Regulatory and EU Alignment Impacts

Intra-UK Trade

It has been assessed that there is no impact on intra-UK trade.

The ZEV mandate will apply to Scotland, Wales and England from January 2024. The intent of the Department for Infrastructure (NI) remains that Northern Ireland will join the mandate when the Assembly is able to pass the required legislation. In the interim, Northern Ireland will retain an appropriately scaled version of the existing CO2 emissions regulation for new cars and vans.

International Trade

The ZEV mandate could be thought of as a non-tariff measure in that it will affect trade through a kind of product regulation – elements of this could be thought of as a technical barrier to trade, although there are similarities to quantity restrictions in that it will apply differentially based on the number of ZEVs and non-ZEVs already traded. That said, the mechanism is atypical as instead of imposing more stringent requirements on all vehicles traded, or greater costs on vehicles traded above a certain quota, the regulations will require the sale of a non-ZEV to be compensated by a given number of ZEV sales. This will cause some degree of trade friction for non-ZEVs.

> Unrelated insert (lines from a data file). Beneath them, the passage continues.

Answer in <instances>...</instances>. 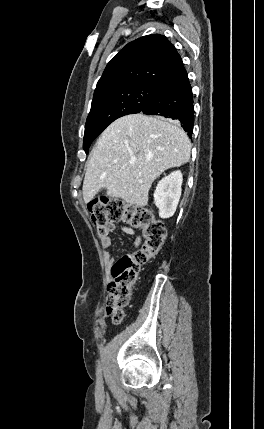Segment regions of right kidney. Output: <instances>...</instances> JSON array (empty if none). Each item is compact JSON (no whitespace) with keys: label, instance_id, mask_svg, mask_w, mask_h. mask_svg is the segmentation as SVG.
<instances>
[{"label":"right kidney","instance_id":"obj_1","mask_svg":"<svg viewBox=\"0 0 264 429\" xmlns=\"http://www.w3.org/2000/svg\"><path fill=\"white\" fill-rule=\"evenodd\" d=\"M182 173L177 170L161 179L154 192V203L159 209V216L170 218L176 211L181 196Z\"/></svg>","mask_w":264,"mask_h":429}]
</instances>
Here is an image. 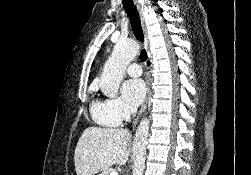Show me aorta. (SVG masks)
<instances>
[{
	"label": "aorta",
	"mask_w": 251,
	"mask_h": 175,
	"mask_svg": "<svg viewBox=\"0 0 251 175\" xmlns=\"http://www.w3.org/2000/svg\"><path fill=\"white\" fill-rule=\"evenodd\" d=\"M139 52L137 42L115 44L111 58L107 60L101 74L99 88L102 93L114 97L125 76V70ZM149 133V119H141L133 141V175H143L145 169L146 141Z\"/></svg>",
	"instance_id": "762f6f07"
}]
</instances>
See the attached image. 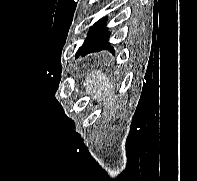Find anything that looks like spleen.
<instances>
[{
    "label": "spleen",
    "mask_w": 197,
    "mask_h": 181,
    "mask_svg": "<svg viewBox=\"0 0 197 181\" xmlns=\"http://www.w3.org/2000/svg\"><path fill=\"white\" fill-rule=\"evenodd\" d=\"M85 87L86 92L91 94L94 100L100 102L102 100L111 101L113 99L111 90L114 87L110 84L106 74L102 73L101 70H95L86 77Z\"/></svg>",
    "instance_id": "obj_1"
}]
</instances>
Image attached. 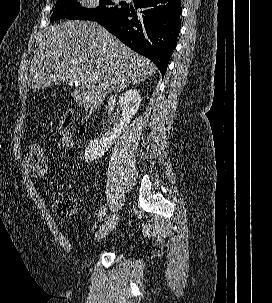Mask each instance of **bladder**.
Wrapping results in <instances>:
<instances>
[{
	"instance_id": "31cf9c89",
	"label": "bladder",
	"mask_w": 272,
	"mask_h": 303,
	"mask_svg": "<svg viewBox=\"0 0 272 303\" xmlns=\"http://www.w3.org/2000/svg\"><path fill=\"white\" fill-rule=\"evenodd\" d=\"M123 250H124V248L120 247L118 251H119V252H120V251L122 252Z\"/></svg>"
}]
</instances>
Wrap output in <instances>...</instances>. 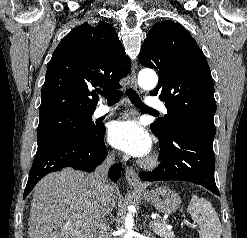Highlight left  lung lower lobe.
Listing matches in <instances>:
<instances>
[{
  "label": "left lung lower lobe",
  "instance_id": "left-lung-lower-lobe-1",
  "mask_svg": "<svg viewBox=\"0 0 247 238\" xmlns=\"http://www.w3.org/2000/svg\"><path fill=\"white\" fill-rule=\"evenodd\" d=\"M160 165L141 172L144 181L179 180L204 186L220 196L214 179L213 141L192 131L177 129L170 140L159 139Z\"/></svg>",
  "mask_w": 247,
  "mask_h": 238
}]
</instances>
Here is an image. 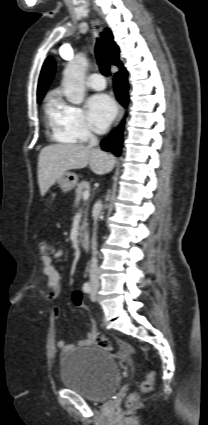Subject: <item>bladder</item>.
I'll return each mask as SVG.
<instances>
[{"label": "bladder", "instance_id": "31cf9c89", "mask_svg": "<svg viewBox=\"0 0 208 425\" xmlns=\"http://www.w3.org/2000/svg\"><path fill=\"white\" fill-rule=\"evenodd\" d=\"M120 380L114 358L98 347L76 350L61 359V381L89 400L110 396Z\"/></svg>", "mask_w": 208, "mask_h": 425}]
</instances>
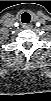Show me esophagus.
Instances as JSON below:
<instances>
[{"instance_id": "esophagus-1", "label": "esophagus", "mask_w": 51, "mask_h": 101, "mask_svg": "<svg viewBox=\"0 0 51 101\" xmlns=\"http://www.w3.org/2000/svg\"><path fill=\"white\" fill-rule=\"evenodd\" d=\"M32 24H23L24 29H32Z\"/></svg>"}]
</instances>
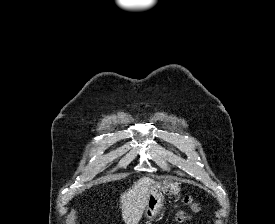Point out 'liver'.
<instances>
[{
  "mask_svg": "<svg viewBox=\"0 0 275 224\" xmlns=\"http://www.w3.org/2000/svg\"><path fill=\"white\" fill-rule=\"evenodd\" d=\"M153 184V179L142 177L134 182L128 191L121 194L122 217L126 224L139 223L148 203Z\"/></svg>",
  "mask_w": 275,
  "mask_h": 224,
  "instance_id": "1",
  "label": "liver"
}]
</instances>
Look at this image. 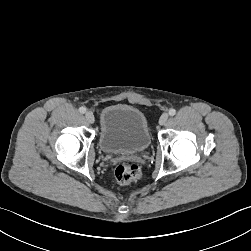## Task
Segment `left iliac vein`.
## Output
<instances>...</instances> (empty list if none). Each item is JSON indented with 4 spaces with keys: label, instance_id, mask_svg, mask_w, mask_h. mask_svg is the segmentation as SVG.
Wrapping results in <instances>:
<instances>
[{
    "label": "left iliac vein",
    "instance_id": "left-iliac-vein-1",
    "mask_svg": "<svg viewBox=\"0 0 251 251\" xmlns=\"http://www.w3.org/2000/svg\"><path fill=\"white\" fill-rule=\"evenodd\" d=\"M169 118V115L167 113H163L159 119V124L164 125Z\"/></svg>",
    "mask_w": 251,
    "mask_h": 251
}]
</instances>
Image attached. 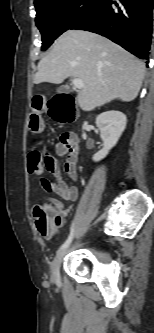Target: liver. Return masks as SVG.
<instances>
[{"instance_id": "liver-1", "label": "liver", "mask_w": 154, "mask_h": 333, "mask_svg": "<svg viewBox=\"0 0 154 333\" xmlns=\"http://www.w3.org/2000/svg\"><path fill=\"white\" fill-rule=\"evenodd\" d=\"M145 64L98 34L68 30L38 63L34 83L61 84L73 77L83 81L77 95L80 108L92 111L114 100H134L141 88Z\"/></svg>"}]
</instances>
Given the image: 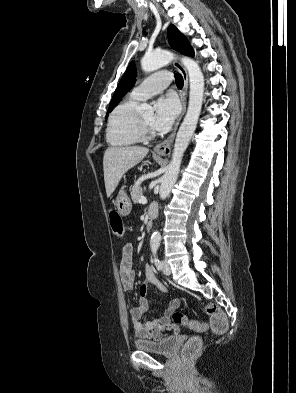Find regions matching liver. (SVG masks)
Returning a JSON list of instances; mask_svg holds the SVG:
<instances>
[{"label": "liver", "instance_id": "1", "mask_svg": "<svg viewBox=\"0 0 296 393\" xmlns=\"http://www.w3.org/2000/svg\"><path fill=\"white\" fill-rule=\"evenodd\" d=\"M148 152V148L139 146L106 149L103 157V170L107 197L114 192L122 176L140 163Z\"/></svg>", "mask_w": 296, "mask_h": 393}]
</instances>
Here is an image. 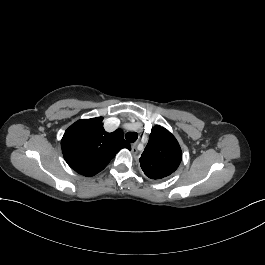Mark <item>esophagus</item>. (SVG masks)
Masks as SVG:
<instances>
[{
    "instance_id": "obj_1",
    "label": "esophagus",
    "mask_w": 265,
    "mask_h": 265,
    "mask_svg": "<svg viewBox=\"0 0 265 265\" xmlns=\"http://www.w3.org/2000/svg\"><path fill=\"white\" fill-rule=\"evenodd\" d=\"M137 146H138V142H135L131 145V148H132V153L133 154H136L138 152V149H137Z\"/></svg>"
}]
</instances>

The regulations will apply equally to imports, exports, and domestic trade as they apply to GB registrations regardless of product origin. The regulations impose no explicit barrier or cost on production and exports; manufacturers would be free to produce ICEVs for international trade. It may, in fact, facilitate exports of non-ZEVs to economies without ZEV mandates and/or with less stringent regulations, because the domestic non-tariff measure imposed through the ZEV mandate would likely lead to greater implicit costs associated with domestically-produced (and sold) ICEVs, relative to the costs they incur when exported to these other nations.

That said, these regulations would be very unlikely to be viewed as trade-promoting or protectionist measures, for several key reasons. Firstly, there is no distinction between domestic and foreign producers; secondly, the majority of both domestic and foreign vehicle manufacturers produce a mix of ZEV and non-ZEVs. For these reasons it is not likely to have a differential effect on domestic versus foreign producers or trading partners in a way which may lead to trade issues.

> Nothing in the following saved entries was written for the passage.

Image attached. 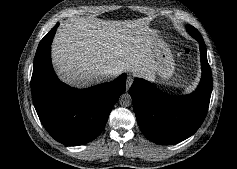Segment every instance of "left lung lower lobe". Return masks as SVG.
Returning <instances> with one entry per match:
<instances>
[{
    "mask_svg": "<svg viewBox=\"0 0 237 169\" xmlns=\"http://www.w3.org/2000/svg\"><path fill=\"white\" fill-rule=\"evenodd\" d=\"M200 46L202 78L198 88L190 95L171 96L143 79H135L130 95L138 124L152 142L164 145L181 142L202 124L212 92V74L207 51L200 35L187 28Z\"/></svg>",
    "mask_w": 237,
    "mask_h": 169,
    "instance_id": "0a47b994",
    "label": "left lung lower lobe"
}]
</instances>
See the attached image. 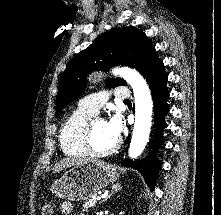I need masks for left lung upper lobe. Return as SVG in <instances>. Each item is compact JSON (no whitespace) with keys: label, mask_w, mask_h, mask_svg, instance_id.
Segmentation results:
<instances>
[{"label":"left lung upper lobe","mask_w":221,"mask_h":215,"mask_svg":"<svg viewBox=\"0 0 221 215\" xmlns=\"http://www.w3.org/2000/svg\"><path fill=\"white\" fill-rule=\"evenodd\" d=\"M160 59L147 36L137 28L114 29L99 36L88 48L72 58L59 80L56 117L65 105L78 98L92 71H106L116 65L136 68L142 75ZM110 87L126 85L123 79H108Z\"/></svg>","instance_id":"left-lung-upper-lobe-1"}]
</instances>
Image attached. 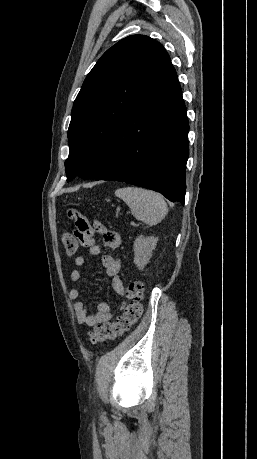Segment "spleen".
<instances>
[{
    "label": "spleen",
    "mask_w": 257,
    "mask_h": 459,
    "mask_svg": "<svg viewBox=\"0 0 257 459\" xmlns=\"http://www.w3.org/2000/svg\"><path fill=\"white\" fill-rule=\"evenodd\" d=\"M131 209L132 215L150 226L161 222L168 213V207L162 195L138 187H124L115 191Z\"/></svg>",
    "instance_id": "spleen-1"
}]
</instances>
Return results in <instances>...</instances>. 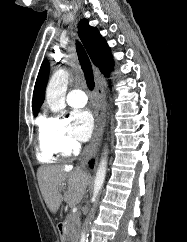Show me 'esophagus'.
Masks as SVG:
<instances>
[{"mask_svg": "<svg viewBox=\"0 0 187 242\" xmlns=\"http://www.w3.org/2000/svg\"><path fill=\"white\" fill-rule=\"evenodd\" d=\"M96 75H98V72H96ZM96 93L99 101H98L95 129H94V133L91 141L84 149L83 160H82L83 164H86L87 161L91 159L92 156L95 154L98 148V145L100 143L101 135L104 127L106 99H105L103 86L99 81L96 83Z\"/></svg>", "mask_w": 187, "mask_h": 242, "instance_id": "obj_1", "label": "esophagus"}]
</instances>
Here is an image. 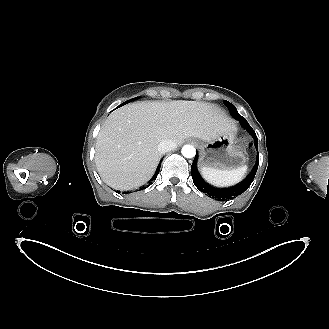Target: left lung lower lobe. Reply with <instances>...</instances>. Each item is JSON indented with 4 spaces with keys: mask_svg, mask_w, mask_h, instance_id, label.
I'll use <instances>...</instances> for the list:
<instances>
[{
    "mask_svg": "<svg viewBox=\"0 0 329 329\" xmlns=\"http://www.w3.org/2000/svg\"><path fill=\"white\" fill-rule=\"evenodd\" d=\"M240 123L250 133V135L253 138L254 146L258 148V139L252 127L248 124L246 119H241ZM197 159L198 156L196 154L191 166V175L193 182L201 192L205 193L207 196L216 199L218 201L233 199L238 195H241L243 192H245L248 189V187L251 185L259 165V156H258L256 160V164L253 167L251 173L241 183L230 188H216L208 184L199 174L197 170Z\"/></svg>",
    "mask_w": 329,
    "mask_h": 329,
    "instance_id": "0a47b994",
    "label": "left lung lower lobe"
}]
</instances>
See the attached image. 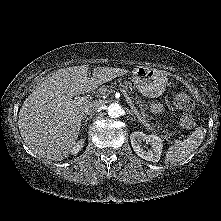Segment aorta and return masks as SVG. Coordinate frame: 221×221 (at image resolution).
Wrapping results in <instances>:
<instances>
[{"instance_id": "1", "label": "aorta", "mask_w": 221, "mask_h": 221, "mask_svg": "<svg viewBox=\"0 0 221 221\" xmlns=\"http://www.w3.org/2000/svg\"><path fill=\"white\" fill-rule=\"evenodd\" d=\"M122 111L123 110L118 103H111L107 108L108 115L112 118H117L121 116Z\"/></svg>"}]
</instances>
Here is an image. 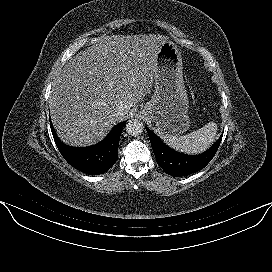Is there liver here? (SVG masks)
<instances>
[{
  "instance_id": "1",
  "label": "liver",
  "mask_w": 272,
  "mask_h": 272,
  "mask_svg": "<svg viewBox=\"0 0 272 272\" xmlns=\"http://www.w3.org/2000/svg\"><path fill=\"white\" fill-rule=\"evenodd\" d=\"M162 35L103 36L72 57L54 82L49 101L63 142L89 146L102 140L150 92ZM128 106L124 114L117 104Z\"/></svg>"
}]
</instances>
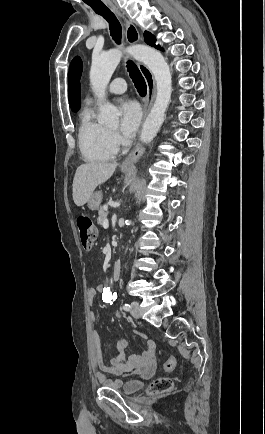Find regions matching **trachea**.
Returning a JSON list of instances; mask_svg holds the SVG:
<instances>
[{
  "instance_id": "3493384b",
  "label": "trachea",
  "mask_w": 265,
  "mask_h": 434,
  "mask_svg": "<svg viewBox=\"0 0 265 434\" xmlns=\"http://www.w3.org/2000/svg\"><path fill=\"white\" fill-rule=\"evenodd\" d=\"M87 5H90V7L96 13L102 15L109 22L110 32H111V36L113 37V40H115V42L117 43H120L122 30H121V25L117 20V18L115 17V15H113V13L110 12V10H108V8L103 3H87ZM127 70L139 94L145 95L147 90V85L139 69L137 68L135 63L132 62L131 60H128L127 62Z\"/></svg>"
}]
</instances>
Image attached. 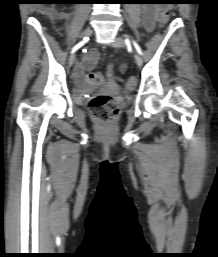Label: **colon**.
<instances>
[{"label": "colon", "mask_w": 218, "mask_h": 257, "mask_svg": "<svg viewBox=\"0 0 218 257\" xmlns=\"http://www.w3.org/2000/svg\"><path fill=\"white\" fill-rule=\"evenodd\" d=\"M173 2H162V5H158L157 16H160V19L156 25L157 29H165L166 23L170 21V16L173 12ZM162 30H156V35H162ZM116 68L109 65L103 70V74H87L84 79V84H89L90 87H94V90H104V84H116L117 80L115 79ZM137 79L132 76L127 82L128 88H133L136 85ZM91 112L102 122L108 124L110 120L117 115L119 111V102L118 100L107 94H98L94 96L89 103Z\"/></svg>", "instance_id": "colon-1"}]
</instances>
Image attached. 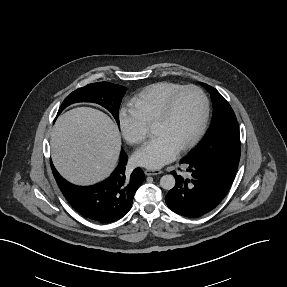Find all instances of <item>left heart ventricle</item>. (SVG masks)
I'll return each mask as SVG.
<instances>
[{
  "instance_id": "obj_1",
  "label": "left heart ventricle",
  "mask_w": 287,
  "mask_h": 287,
  "mask_svg": "<svg viewBox=\"0 0 287 287\" xmlns=\"http://www.w3.org/2000/svg\"><path fill=\"white\" fill-rule=\"evenodd\" d=\"M201 116L202 102L200 96L195 91H186L174 102L169 118L152 127L153 135L165 137L179 149L195 132Z\"/></svg>"
}]
</instances>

The overall effect on the UK trade balance is not clear. Trade modelling is generally based on large amounts of historic data; given the nascent nature on the BEV market; challenges modelling non-tariff measures in general; and broader challenges regarding modelling the effect of quantity-based non-tariff measures (as which the ZEV mandate could be conceived), it is unlikely that bespoke trade modelling (e.g. structural gravity) would deliver proportionate value. However, the effect on domestic/foreign manufacturers and the trade balance will be considered in the development of the monitoring and evaluation plan.

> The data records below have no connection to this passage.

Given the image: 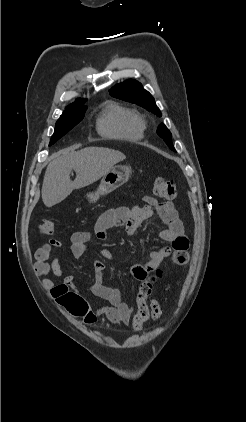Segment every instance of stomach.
Listing matches in <instances>:
<instances>
[{
    "label": "stomach",
    "instance_id": "0dacf381",
    "mask_svg": "<svg viewBox=\"0 0 246 422\" xmlns=\"http://www.w3.org/2000/svg\"><path fill=\"white\" fill-rule=\"evenodd\" d=\"M132 171L129 166H115L105 174L96 192L87 195L90 202L97 201L100 196L107 195L124 185L130 178Z\"/></svg>",
    "mask_w": 246,
    "mask_h": 422
}]
</instances>
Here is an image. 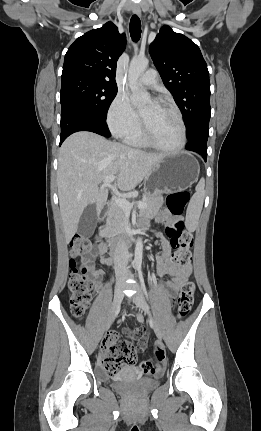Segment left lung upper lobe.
I'll use <instances>...</instances> for the list:
<instances>
[{
  "label": "left lung upper lobe",
  "instance_id": "1",
  "mask_svg": "<svg viewBox=\"0 0 261 431\" xmlns=\"http://www.w3.org/2000/svg\"><path fill=\"white\" fill-rule=\"evenodd\" d=\"M152 60L166 88L174 96L191 139L209 128L210 81L199 47L169 26L160 29L149 47Z\"/></svg>",
  "mask_w": 261,
  "mask_h": 431
}]
</instances>
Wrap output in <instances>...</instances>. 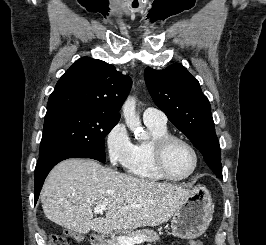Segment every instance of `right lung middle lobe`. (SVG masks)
Masks as SVG:
<instances>
[{
  "instance_id": "obj_1",
  "label": "right lung middle lobe",
  "mask_w": 266,
  "mask_h": 245,
  "mask_svg": "<svg viewBox=\"0 0 266 245\" xmlns=\"http://www.w3.org/2000/svg\"><path fill=\"white\" fill-rule=\"evenodd\" d=\"M120 116L91 109H73L45 117L39 157L69 150L86 153L105 162V136Z\"/></svg>"
}]
</instances>
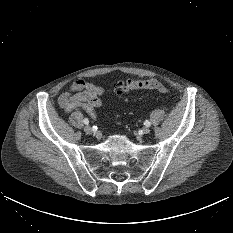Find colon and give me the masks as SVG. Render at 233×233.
<instances>
[{"instance_id": "obj_1", "label": "colon", "mask_w": 233, "mask_h": 233, "mask_svg": "<svg viewBox=\"0 0 233 233\" xmlns=\"http://www.w3.org/2000/svg\"><path fill=\"white\" fill-rule=\"evenodd\" d=\"M115 92L118 95L125 94L130 91L139 90V89H149L155 90L161 93H168V88L155 79L149 80H138V79H129L127 81L118 82L114 86Z\"/></svg>"}]
</instances>
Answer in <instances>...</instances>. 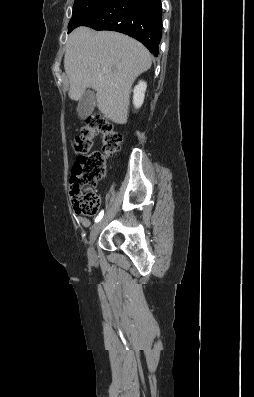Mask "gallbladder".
I'll list each match as a JSON object with an SVG mask.
<instances>
[{
  "label": "gallbladder",
  "mask_w": 254,
  "mask_h": 397,
  "mask_svg": "<svg viewBox=\"0 0 254 397\" xmlns=\"http://www.w3.org/2000/svg\"><path fill=\"white\" fill-rule=\"evenodd\" d=\"M96 102L95 93L92 90H86L79 100L77 113L78 117L84 119L91 115L94 110Z\"/></svg>",
  "instance_id": "1"
}]
</instances>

For the years following 2035, where the ZEV mandate will require 100% of standard cars and vans to be zero emission, the regulations should be thought of as a technical barrier to trade. This period is, however, outside the scope of this cost benefit analysis. Further analysis will be conducted to assess the trade impacts of subsequent regulations at the appropriate time.

The regulations may require WTO notification, given that they will affect UK trading partners. They are, however, considered unlikely to lead to any dispute, unless specific provisions are made which favour domestic over foreign producers.

EU Alignment

The EU objective is to reach zero-emission road mobility by 2035. This target is expressed as an EU fleet-wide target to reduce the CO2 emissions produced by new passenger cars and light commercial vehicles by 100% compared to 2021. This is similar to the proposals consulted on – ZEV mandate targets have been set out to 100% by 2035 but we are only legislating to 2030 initially.

This legislation, while similar to the EU’s proposals, is not wholly aligned. The EU scheme focuses on reducing the CO2 emissions of the manufacturers new fleet of cars and vans, rather than sales of zero emissions vehicles. Critically, unlike the ZEV mandate, the sales incentive mechanism (the EU equivalent of the ZEV mandate) is not a mandated target for manufacturers and is rather an incentive for manufacturers.

Fundamentally, even if the ZEV mandate was closely aligned with the EU schemes, the UK is not part of the EU market and the EU schemes have been designed for compliance across the whole of the EU rather than within individual member states.